§ **Exercise prompt**: Everything in the data must be repeated exactly, apart from the pictures, which are left out.

§ **Provided material**:
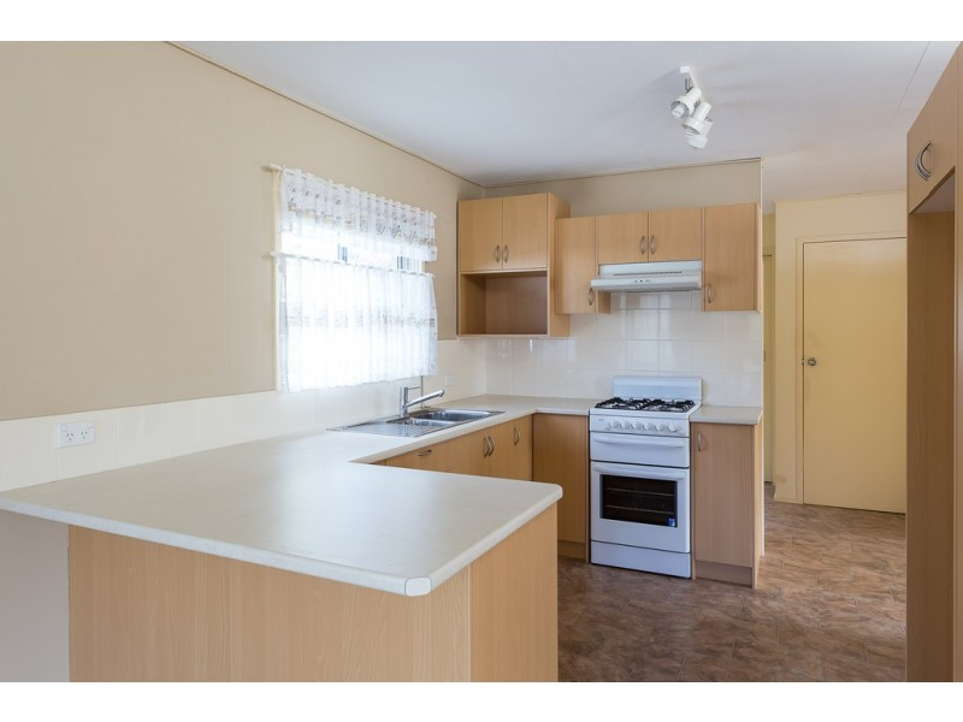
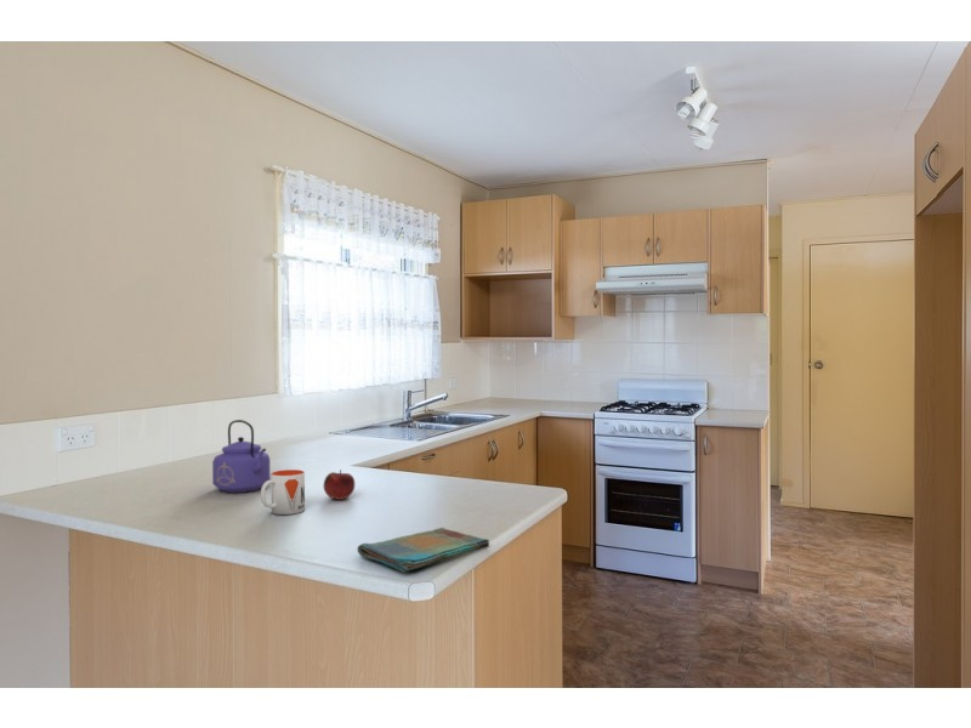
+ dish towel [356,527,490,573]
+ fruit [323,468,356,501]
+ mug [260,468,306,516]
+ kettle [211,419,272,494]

§ **Reply to the exercise**:
+ dish towel [356,527,490,573]
+ fruit [323,468,356,501]
+ mug [260,468,306,516]
+ kettle [211,419,272,494]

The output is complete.